== Problem set ==
**A)** Shorten the paragraph beginning "I'm looking at a typical gas well" in the gas-well choke post, keeping its main facts.
**B)** According to the gas-well choke post, above what FTHP do methanol and PPD requirements become excessive?
**C)** Write a continuation of the post about a downhole choke for a gas well, picking up right after its final sentence.

== Document passage ==

Has anyone ever had experience with or modelled a downhole choke for a gas well to manage tophole pressure and reduce temperature drop across wellstream choke?

 

I'm looking at a typical gas well and hydrates / wax downstream of the wellhead choke. The flowing tubing head pressure (FTHP) from the well could range from 90 - 160 barg at flowing tophole temp approx. 35C and the pressure is let down across the choke to 75 barg.  

 

At an FTHP higher than 100 barg methanol & PPD requirements are excessive.

 

Apparently when the pressure is reduced downhole the gas stream will heat up because of the high ground temperature. This results in a lower flowing tubing head pressure (FTHP) and a higher temperature downstream of the wellhead choke valve.

 

So the plan is to install a downhole choke to limit the FTHP to 100 barg at FTHPs higher than this.

== Material supplied ==
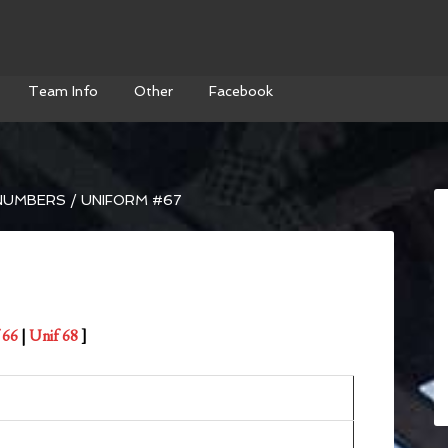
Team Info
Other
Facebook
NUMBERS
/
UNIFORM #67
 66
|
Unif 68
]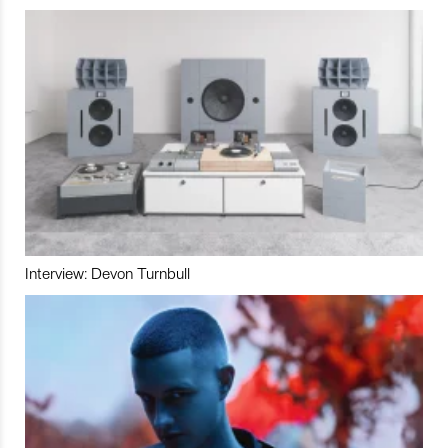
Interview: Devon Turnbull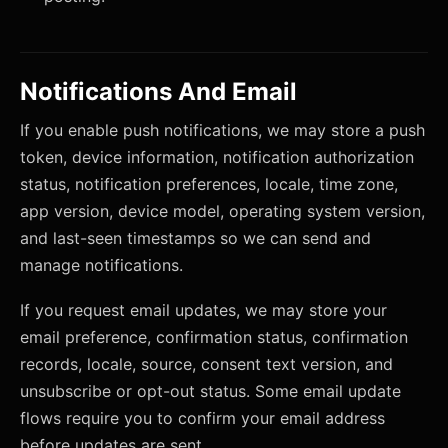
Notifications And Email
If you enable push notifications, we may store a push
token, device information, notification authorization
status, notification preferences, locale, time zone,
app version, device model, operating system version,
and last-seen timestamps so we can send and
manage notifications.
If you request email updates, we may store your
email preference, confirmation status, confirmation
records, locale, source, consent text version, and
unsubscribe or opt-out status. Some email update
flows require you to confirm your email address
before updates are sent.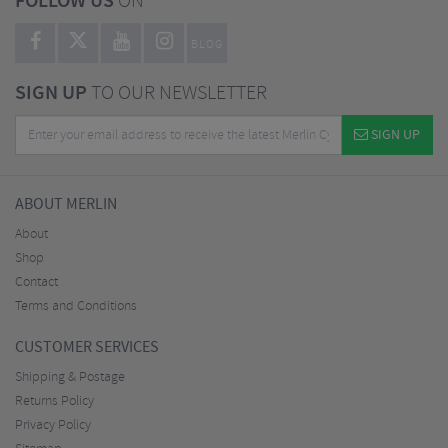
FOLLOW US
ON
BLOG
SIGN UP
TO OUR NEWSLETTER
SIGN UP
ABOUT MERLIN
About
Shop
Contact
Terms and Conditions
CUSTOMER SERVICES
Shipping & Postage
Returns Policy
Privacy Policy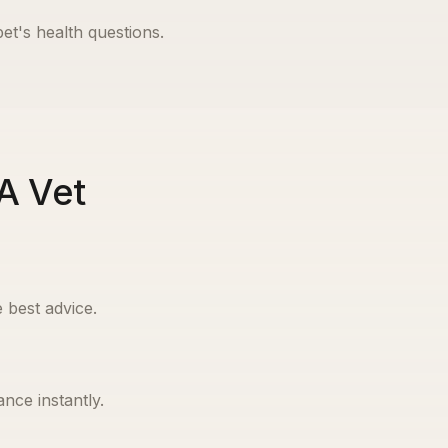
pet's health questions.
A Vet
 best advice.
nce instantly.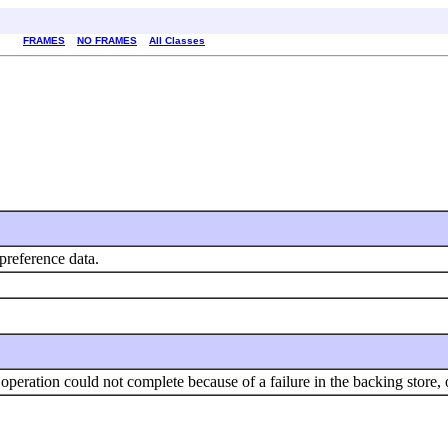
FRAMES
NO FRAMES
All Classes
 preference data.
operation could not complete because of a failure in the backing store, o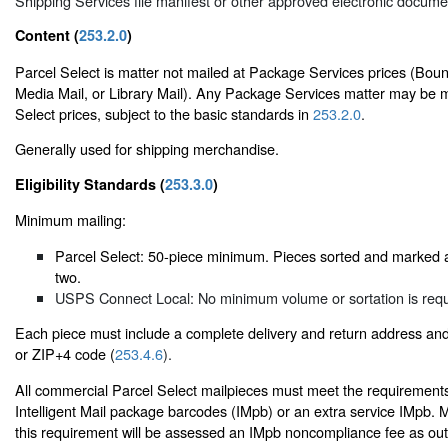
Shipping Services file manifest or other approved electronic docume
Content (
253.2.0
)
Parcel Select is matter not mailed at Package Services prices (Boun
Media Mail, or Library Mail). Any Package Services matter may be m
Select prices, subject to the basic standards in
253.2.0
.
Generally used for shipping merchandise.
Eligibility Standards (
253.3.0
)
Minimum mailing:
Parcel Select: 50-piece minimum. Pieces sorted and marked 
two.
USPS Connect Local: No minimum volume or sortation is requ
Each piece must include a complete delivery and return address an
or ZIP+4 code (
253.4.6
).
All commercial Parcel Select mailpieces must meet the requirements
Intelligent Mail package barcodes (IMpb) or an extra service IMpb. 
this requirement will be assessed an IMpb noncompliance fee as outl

== Response list ==
**A)** The concern is hydrates and wax forming downstream of the wellhead choke on a typical gas well. Flowing tubing head pressure (FTHP) ranges from 90 to 160 barg at a flowing tophole temperature of about 35C, and the choke lets the pressure down to 75 barg.

**B)** Above 100 barg.

**C)**
I have simulated this in HYSYS using pipe segments and varying ground temperature with depth. The result is that at very low flowrates the temperature could be 4-6degC  higher. However at the design flow the temperature is only 0.1-0.5 degC higher. This is because decreasing the pressure downhole increases pressure drop in the tubing and so temperature drop of the process fluid is more (which pretty much cancels out heat gained from the downhole pressure drop).

 

The temperature drop at a pressure drop downhole is less as the wellbore is in the dense phase region (300-400 barg)

 

The purpose for this exercise is as an alternative to a wellstream heater. From what I have simulated I think a heater is the way to go unless someone has some proof this downhole choke can work.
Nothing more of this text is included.